-------- Fragmento del documento --------

Ese no saber de Romina Paula tal vez sea el ancla que ella suelta, pesada y dócil para que alguien la deje ir o la tome y esa frase se quede retumbando en un alma que la ampare. En Fauna se preguntaba “por qué la mujer siempre tiene que saber, quiero tener un hijo y no saber”. En Cimarrón la deja escapar como si fuera un espectro que habita sus obras, las visita y les da ese vigor abstracto que contrasta de un modo tenso con ese cuadro paisajista que discute la escena. 

Porque sus criaturas también son una imagen extrañada como la chica salvaje que interpreta Denise Groesman, en tránsito por una llanura que ella convierte en palabras. El personaje de Agostina Luz López está al costado del camino y narra con esmero una historia de amor de la que nace un ser andrógino. La indeterminación es algo que a Romina Paula le permite trabajar desde lo no figurativo. 

Las mujeres jóvenes y el único hombre que las acompaña construyen una retórica que desconcierta porque parece abandonar la actuación pero en realidad, lo que cuestiona, es la idea misma de personaje. Existe una sonoridad que convierte al modo de decir en un protagonista, casi como esos estilos literarios muy marcados que se notan hasta provocar en quien los lee un encantamiento que obliga a mirar su construcción mientras la historia se apresura en palabras inmensas y el público se descubre en pleno ejercicio de pensamiento sin necesitar la distracción de una anécdota.

--------

### [Serie de ejercicios]
**A.** Según la reseña de Cimarrón, ¿qué personaje interpreta Denise Groesman?
**B.** Indica si cada afirmación coincide con la reseña de Cimarrón y cita las palabras que lo deciden: (i) En Fauna se preguntaba por qué la mujer siempre tiene que saber. (ii) En el elenco solo hay mujeres. (iii) El personaje de Agostina Luz López narra una historia de amor.
**C.** Retoma la reseña de Cimarrón y continúala a partir de su última oración, por favor.

-------- Datos mostrados --------

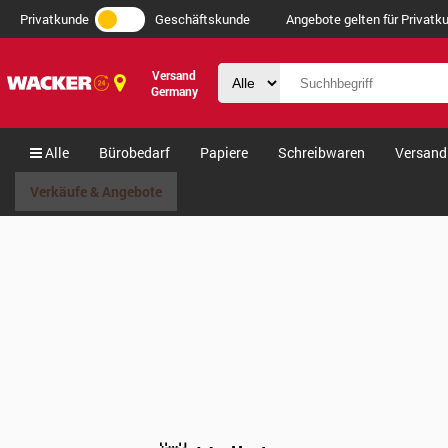
Privatkunde
Geschäftskunde
Angebote gelten für Privatku
Versand
Germany
Alle
Bürobedarf
Papiere
Schreibwaren
Versand
Verkäufe & Angebote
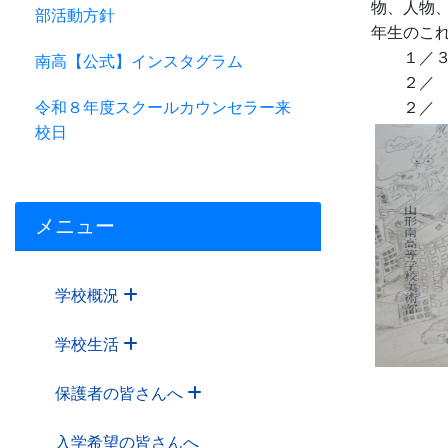
物、人物、
部活動方針
年生のこ
１／３１
南高【公式】インスタグラム
２／ １
令和８年度スクールカウンセラー来
２／ ２
校日
メニュー
学校概況
学校生活
保護者の皆さんへ
入学希望の皆さんへ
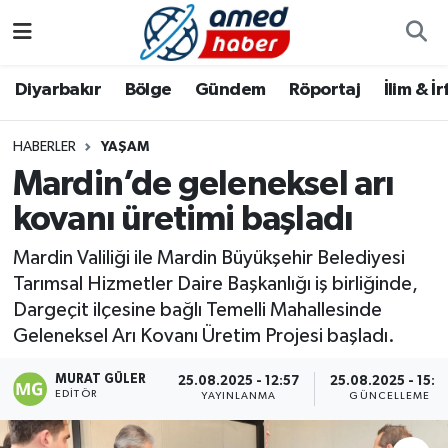
Diyarbakır
Diyarbakır
Diyarbakır Nöbetçi Eczaneler
Diyarbakır
Bölge
Gündem
Röportaj
İlim & İ
Bölge
Aile
Diyarbakır Hava Durumu
HABERLER
YAŞAM
Mardin’de geleneksel arı
Röportaj
Asayiş
Diyarbakır Namaz Vakitleri
kovanı üretimi başladı
Foto Galeri
Bilim & Teknoloji
Diyarbakır Trafik Yoğunluk Haritası
Mardin Valiliği ile Mardin Büyükşehir Belediyesi
Yazarlar
Bölge
Süper Lig Puan Durumu ve Fikstür
Tarımsal Hizmetler Daire Başkanlığı iş birliğinde,
Dargeçit ilçesine bağlı Temelli Mahallesinde
Dünya
Tüm Manşetler
Geleneksel Arı Kovanı Üretim Projesi başladı.
MURAT GÜLER
Eğitim
Son Dakika Haberleri
25.08.2025 - 12:57
25.08.2025 - 15:1
EDITÖR
YAYINLANMA
GÜNCELLEME
Ekonomi
Haber Arşivi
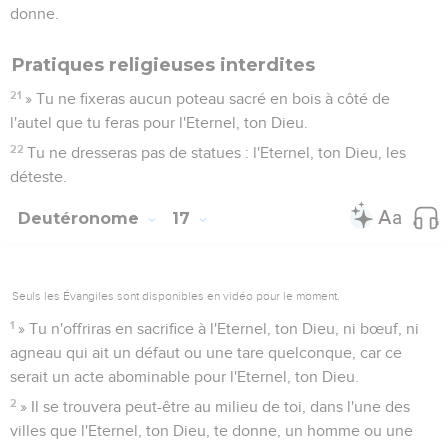
donne.
Pratiques religieuses interdites
21
» Tu ne fixeras aucun poteau sacré en bois à côté de
l'autel que tu feras pour l'Eternel, ton Dieu.
22
Tu ne dresseras pas de statues : l'Eternel, ton Dieu, les
déteste.
Deutéronome
17
Seuls les Évangiles sont disponibles en vidéo pour le moment.
1
» Tu n'offriras en sacrifice à l'Eternel, ton Dieu, ni bœuf, ni
agneau qui ait un défaut ou une tare quelconque, car ce
serait un acte abominable pour l'Eternel, ton Dieu.
2
» Il se trouvera peut-être au milieu de toi, dans l'une des
villes que l'Eternel, ton Dieu, te donne, un homme ou une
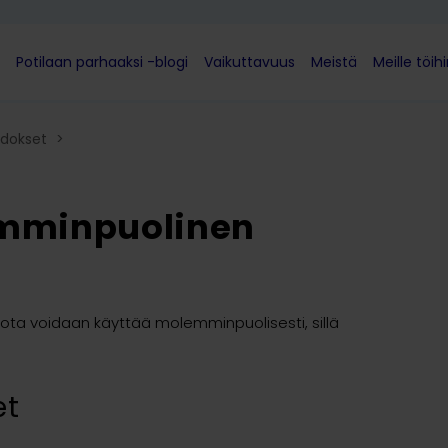
Potilaan parhaaksi -blogi
Vaikuttavuus
Meistä
Meille töih
dokset​
>
emminpuolinen
 jota voidaan käyttää molemminpuolisesti, sillä
et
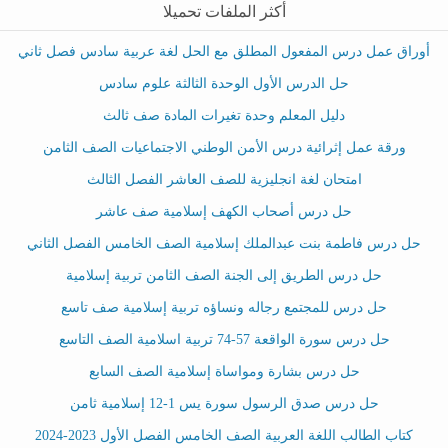
أكثر الملفات تحميلا
أوراق عمل درس المفعول المطلق مع الحل لغة عربية سادس فصل ثاني
حل الدرس الأول الوحدة الثالثة علوم سادس
دليل المعلم وحدة تغيرات المادة صف ثالث
ورقة عمل إثرائية درس الأمن الوطني الاجتماعيات الصف الثامن
امتحان لغة انجليزية للصف العاشر الفصل الثالث
حل درس أصحاب الكهف إسلامية صف عاشر
حل درس فاطمة بنت عبدالملك إسلامية الصف الخامس الفصل الثاني
حل درس الطريق إلى الجنة الصف الثامن تربية إسلامية
حل درس للمجتمع رجاله ونساؤه تربية إسلامية صف تاسع
حل درس سورة الواقعة 57-74 تربية اسلامية الصف التاسع
حل درس بشارة ومواساة إسلامية الصف السابع
حل درس صدق الرسول سورة يس 1-12 إسلامية ثامن
كتاب الطالب اللغة العربية الصف الخامس الفصل الأول 2023-2024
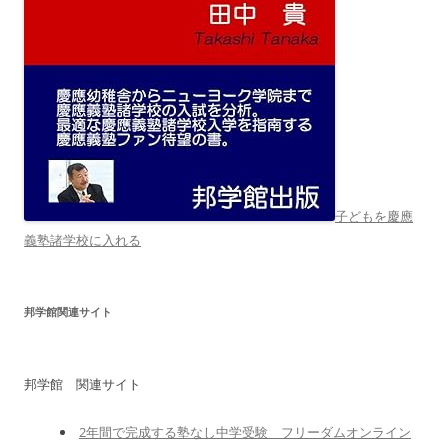
子どもを慶應
義塾諸学校に入れる
邦学館関連サイト
邦学館 関連サイト
2年間で完成する塾なし中学受験 フリーダムオンライン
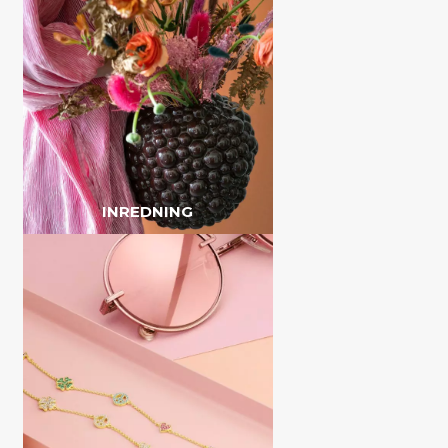
INREDNING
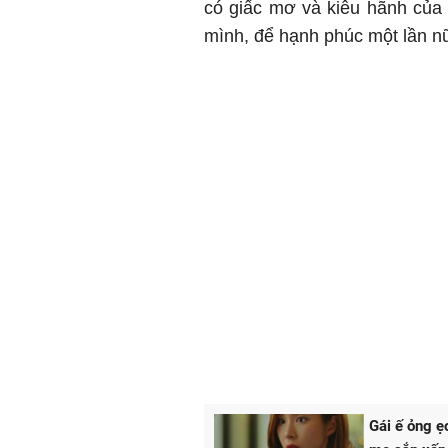
có giấc mơ và kiêu hãnh của n
mình, để hạnh phúc một lần 
Gái ế ỏng ẹ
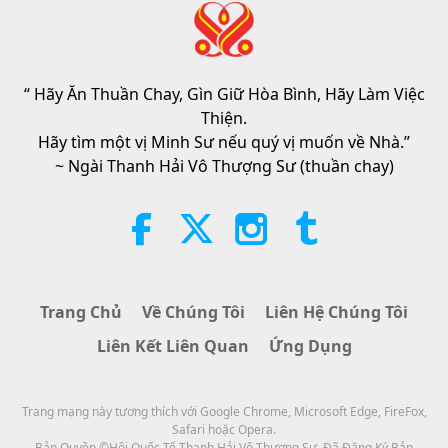
Các Cuộc Đàm Phán Hòa Bình
Bên Trong Của Sư Phụ, Phần 1/2
“ Hãy Ăn Thuần Chay, Gìn Giữ Hòa Bình, Hãy Làm Việc
38:45
Thiện.
Giữa Thầy và Trò
2026-08-06
1189
Lượt Xem
Hãy tìm một vị Minh Sư nếu quý vị muốn về Nhà.”
~ Ngài Thanh Hải Vô Thượng Sư (thuần chay)
Spanish court upholds rights of
vegan meat producer in legal
challenge.
2:01
Tin Đáng Chú Ý
2026-08-06
431
Lượt Xem
Trang Chủ
Về Chúng Tôi
Liên Hệ Chúng Tôi
Câu Hỏi Của MAPA Dành Cho Sư
Liên Kết Liên Quan
Ứng Dụng
Phụ, Phần 1/2
25:38
Trang mạng này tương thích với Google Chrome, Microsoft Edge, FireFox,
Tin Đáng Chú Ý
2026-08-05
8272
Lượt Xem
Safari hoặc Opera.
Bản Quyền ©Hội Quốc Tế Thanh Hải Vô Thượng Sư. Đã Đăng Ký Bản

--------

### [Respuestas]
**A.** Una chica salvaje en tránsito por una llanura.

**B.**
(i) Sí: «En Fauna se preguntaba “por qué la mujer siempre tiene que saber, quiero tener un hijo y no saber”».
(ii) No: «Las mujeres jóvenes y el único hombre que las acompaña».
(iii) Sí: «narra con esmero una historia de amor de la que nace un ser andrógino».

**C.**
Existe un pasado que Romina Paula evoca en la elección de los textos que amplifican su dramaturgia. Escribe para citar y en esa enunciación de referencias, en ese paisaje tan escénico, sin telones, como un teatro que se muestra desnudo, aparece una noción de presente que quebranta las temporalidades. 

Si Esteban Bigliardi parece una criatura rescatada de algún museo, un caballero del siglo XIX un tanto absurdo que habla de puentes y de arquitecturas de avanzada como un reflejo gris de una industrialización perdida, las chicas tienen una apariencia tan actual y un poder de evocación que las hace autoras. En ellas el encuentro y el amor se da en ese modo de acercarse a las escenas que narran como si fueran seres que no terminan de comprender el significado de algunas palabras. Porque los personajes se cruzan en pequeños desafíos ideológicos. La política está en ese modo de enfrentar la ironía. Ya no se puede ser auténticxs, hay que fingir que no se cree en nada, hay que reírse de todo. Y esas dos chicas y ese hombre tienen algo de una ingenuidad de otro tiempo que vienen a presentar casi como una estética en los ojos azorados de Agostina López, como si el mundo la deslumbrara tanto que se le dibujan dos esferas de historieta en la cara.   

Ese no saber, que incluye a lo femenino como la fatalidad de ser para el otro, masculino, siempre algo inextricable, habla también de ese espacio invisible entre la obra de arte y quien la observa, de lo incapturable de toda poética y de la crítica como una tarea casi precaria al momento de querer nominar lo que es inasible.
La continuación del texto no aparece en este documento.